> **Data provided**:

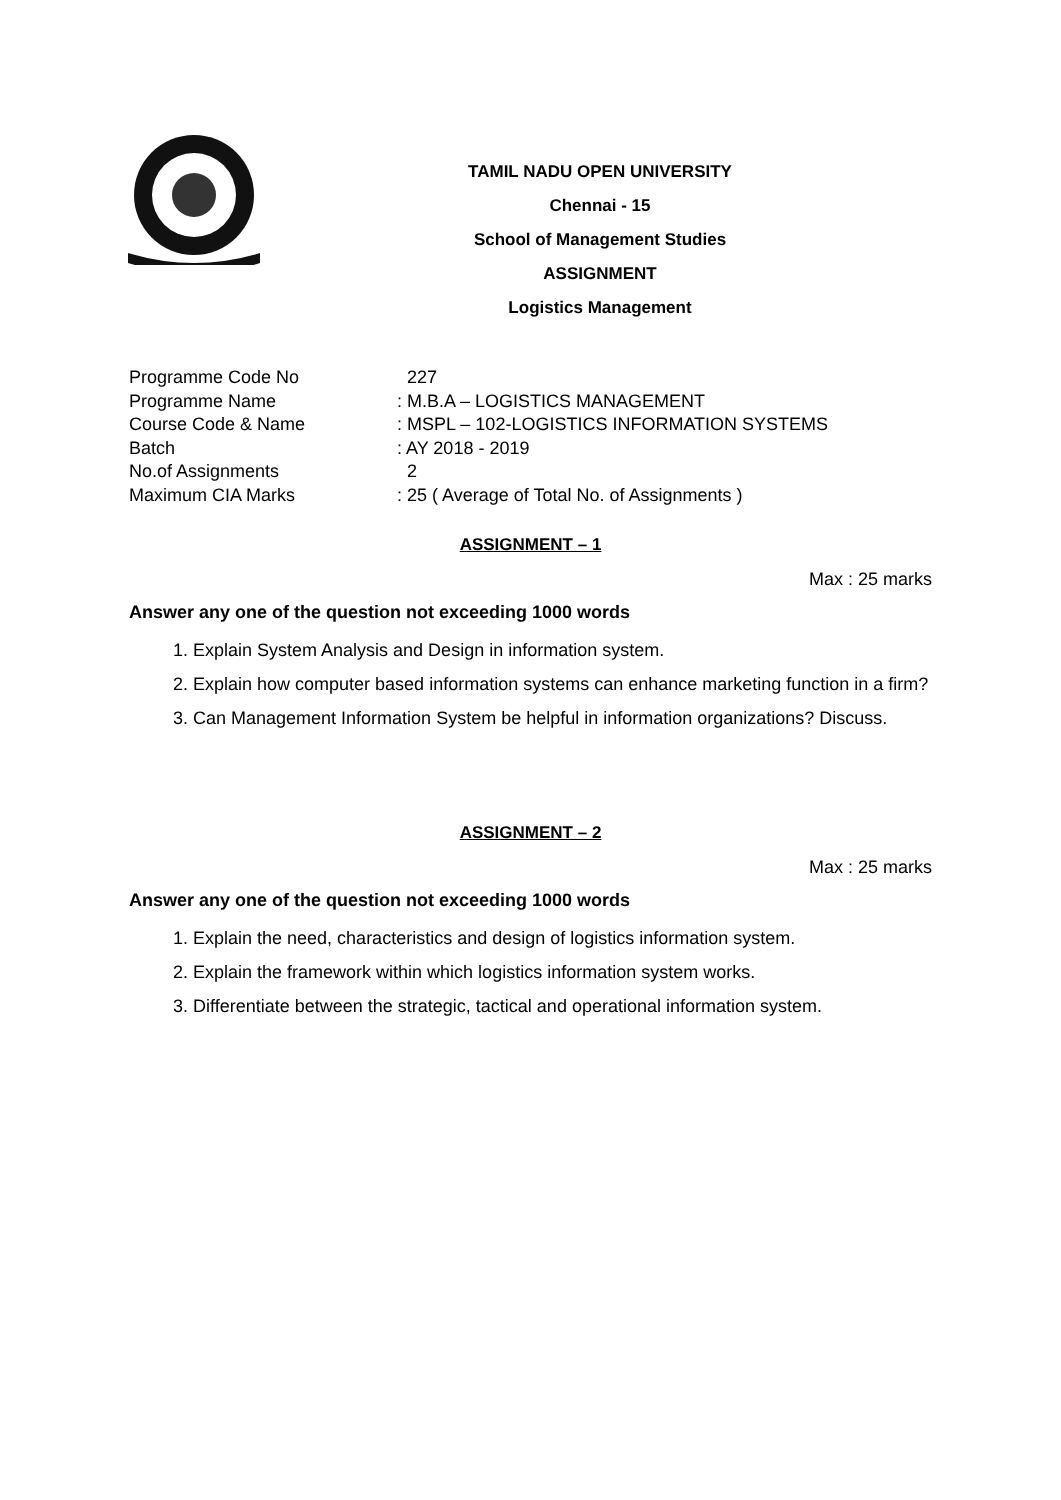TAMIL NADU OPEN UNIVERSITY
Chennai - 15
School of Management Studies
ASSIGNMENT
Logistics Management
| Programme Code No | 227 |
| Programme Name | : M.B.A – LOGISTICS MANAGEMENT |
| Course Code & Name | : MSPL – 102-LOGISTICS INFORMATION SYSTEMS |
| Batch | : AY 2018 - 2019 |
| No.of Assignments | 2 |
| Maximum CIA Marks | : 25 ( Average of Total No. of Assignments ) |
ASSIGNMENT – 1
Max : 25 marks
Answer any one of the question not exceeding 1000 words
1. Explain System Analysis and Design in information system.
2. Explain how computer based information systems can enhance marketing function in a firm?
3. Can Management Information System be helpful in information organizations? Discuss.
ASSIGNMENT – 2
Max : 25 marks
Answer any one of the question not exceeding 1000 words
1. Explain the need, characteristics and design of logistics information system.
2. Explain the framework within which logistics information system works.
3. Differentiate between the strategic, tactical and operational information system.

> **What this task involves**: In the answer, include exactly the lines from the line containing "ASSIGNMENT – 1" through the end of the data, and nothing else.

> **Finished task**:
ASSIGNMENT – 1
Max : 25 marks
Answer any one of the question not exceeding 1000 words
1. Explain System Analysis and Design in information system.
2. Explain how computer based information systems can enhance marketing function in a firm?
3. Can Management Information System be helpful in information organizations? Discuss.
ASSIGNMENT – 2
Max : 25 marks
Answer any one of the question not exceeding 1000 words
1. Explain the need, characteristics and design of logistics information system.
2. Explain the framework within which logistics information system works.
3. Differentiate between the strategic, tactical and operational information system.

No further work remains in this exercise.